Working with a large number of PDF files can be a challenging task, especially when you need to search for specific text across multiple documents scattered in different folders. Whether you are an analyst, researcher, or anyone dealing with vast amounts of PDF files, having the ability to quickly locate specific information can save you a significant amount of time. Luckily, there’s a PowerShell script that can make this task much easier.
This script allows you to search for text across all PDF files within a specified directory and its subdirectories. And the best part? You can run this script directly from the internet without needing administrative rights, making it incredibly easy to use:
Open Command Prompt:
- Click on the Start menu (or press the Windows key on your keyboard).
- Type
cmdinto the search bar. - Press Enter to open the Command Prompt.
Run the Command:
- Once the Command Prompt is open, simply copy and paste the following command and press Enter:
@powershell iex (irm https://yh.do/pdf-search)
What Happens Next?
Script Execution:
- The script will ask you to provide the folder path where your PDF files are located. Just type or paste the path into the Command Prompt and press Enter.
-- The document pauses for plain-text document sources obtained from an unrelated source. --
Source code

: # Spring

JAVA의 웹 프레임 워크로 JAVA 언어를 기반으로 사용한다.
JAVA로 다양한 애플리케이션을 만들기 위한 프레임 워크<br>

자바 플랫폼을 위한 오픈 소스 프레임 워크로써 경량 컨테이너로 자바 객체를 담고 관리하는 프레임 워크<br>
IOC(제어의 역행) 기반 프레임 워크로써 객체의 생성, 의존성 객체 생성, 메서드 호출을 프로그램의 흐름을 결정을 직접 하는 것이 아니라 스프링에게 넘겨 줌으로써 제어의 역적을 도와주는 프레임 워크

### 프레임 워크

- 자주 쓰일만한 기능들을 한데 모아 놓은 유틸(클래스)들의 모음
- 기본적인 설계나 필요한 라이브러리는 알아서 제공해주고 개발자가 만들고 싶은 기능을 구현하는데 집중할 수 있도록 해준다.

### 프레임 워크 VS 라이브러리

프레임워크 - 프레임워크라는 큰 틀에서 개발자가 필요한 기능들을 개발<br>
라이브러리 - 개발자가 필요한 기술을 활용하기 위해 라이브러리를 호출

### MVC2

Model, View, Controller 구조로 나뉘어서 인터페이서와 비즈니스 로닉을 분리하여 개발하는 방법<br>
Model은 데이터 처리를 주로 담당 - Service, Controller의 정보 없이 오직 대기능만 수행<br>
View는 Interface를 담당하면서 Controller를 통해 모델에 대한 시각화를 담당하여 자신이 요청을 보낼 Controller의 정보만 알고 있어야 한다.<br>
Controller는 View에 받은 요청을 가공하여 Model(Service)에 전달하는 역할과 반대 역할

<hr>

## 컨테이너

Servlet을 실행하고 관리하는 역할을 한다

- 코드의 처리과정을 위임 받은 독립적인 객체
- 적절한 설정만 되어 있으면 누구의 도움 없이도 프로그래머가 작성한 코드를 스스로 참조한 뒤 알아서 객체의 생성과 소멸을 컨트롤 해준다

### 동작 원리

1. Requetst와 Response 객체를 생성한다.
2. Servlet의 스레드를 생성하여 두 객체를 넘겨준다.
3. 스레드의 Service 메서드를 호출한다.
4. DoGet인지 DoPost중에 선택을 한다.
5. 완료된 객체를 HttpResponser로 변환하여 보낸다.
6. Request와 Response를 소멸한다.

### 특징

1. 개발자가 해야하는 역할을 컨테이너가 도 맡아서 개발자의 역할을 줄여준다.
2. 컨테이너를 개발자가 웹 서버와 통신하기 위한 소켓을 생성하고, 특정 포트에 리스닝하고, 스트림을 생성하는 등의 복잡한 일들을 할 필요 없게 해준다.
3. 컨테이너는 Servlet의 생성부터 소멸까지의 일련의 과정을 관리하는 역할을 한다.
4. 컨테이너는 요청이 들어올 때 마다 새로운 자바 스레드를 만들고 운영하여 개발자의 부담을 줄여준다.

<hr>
- Then, it will ask you for the text you want to search for. Type in the text and press Enter again.
Automatic Search:
- The script will search through all the PDF files in the specified folder and any subfolders. If it finds the text you’re looking for, it will tell you which file contains the text and on which page.
How the Script Works
Here is the complete script that automates the process of searching for text within multiple PDF files:
# Prompt the user for the main PDF path and the search text
$main_url = Read-Host "Please enter the main path where the PDF files are located"
# Check if the path ends with a backslash, and add it if it's missing
if (-Not $main_url.EndsWith("\")) {
$main_url += "\"
}
$search_value = Read-Host "Please enter the text to search for"
# Check if C:\Temp\ folder exists, if not create it
$temp_folder = "C:\Temp\"
if (-Not (Test-Path -Path $temp_folder)) {
Write-Host "C:\Temp\ folder not found. Creating the folder..."
New-Item -ItemType Directory -Path $temp_folder
}
# Check if the itextsharp.dll exists, if not download it
$dll_path = "$temp_folder\itextsharp.dll"
$dll_url = "https://yh.do/files/itextsharp.dll"
if (-Not (Test-Path -Path $dll_path)) {
Write-Host "itextsharp.dll not found. Downloading the DLL..."
try {
Invoke-WebRequest -Uri $dll_url -OutFile $dll_path
Write-Host "DLL downloaded successfully."
} catch {
Write-Host "Failed to download the DLL. Please check the URL or network connection."
exit
}
}
# Function to convert PDF to text
function convert-PDFtoText {
param(
[Parameter(Mandatory=$true)][string]$file
)
try {
Add-Type -Path $dll_path
} catch {
Write-Host "Failed to load the itextsharp.dll. Please ensure the DLL is correctly downloaded."
exit
}
$pdf = New-Object iTextSharp.text.pdf.pdfreader -ArgumentList $file
for ($page = 1; $page -le $pdf.NumberOfPages; $page++) {
$text=[iTextSharp.text.pdf.parser.PdfTextExtractor]::GetTextFromPage($pdf,$page)
Write-Output $text
}
$pdf.Close()
}
# Search for the text in the PDFs
$search_value = "*"+$search_value+"*"
$all = Get-ChildItem -Recurse -Path $main_url | Where-Object { $_.Extension -eq ".pdf" } | Select-Object -Property FullName
$all_pdfs = $all.FullName
foreach($pdf in $all_pdfs){
$file = $pdf
$current_pdf = convert-PDFtoText $file
if($null -ne $current_pdf){
if($current_pdf.length -gt 1){
$i = 0
while($i -ne $current_pdf.Length-1){
if($current_pdf[$i] -like $search_value ){
$page = $i + 1
Write-Host($file + " > Page "+$page)
}
$i++
}
}else{
if($current_pdf[0] -like $search_value){
Write-Host($file + " > Page 1")
}
}
}
}
Why This Script is Useful
- No Technical Skills Needed: You don’t have to be an IT expert to use this script. Just follow the simple instructions, and the script will do the hard work for you.
- Time-Saving: Instead of opening and searching each PDF manually, the script does it all for you in seconds.
- Accessible: Since you can run it directly from the internet, there’s no need to worry about installing software or dealing with complicated setups.
Conclusion
By following these steps, you can easily search through multiple PDF files without needing any advanced technical skills. This PowerShell script is designed to be simple and efficient, making your document management tasks much easier. Give it a try, and streamline your workflow today!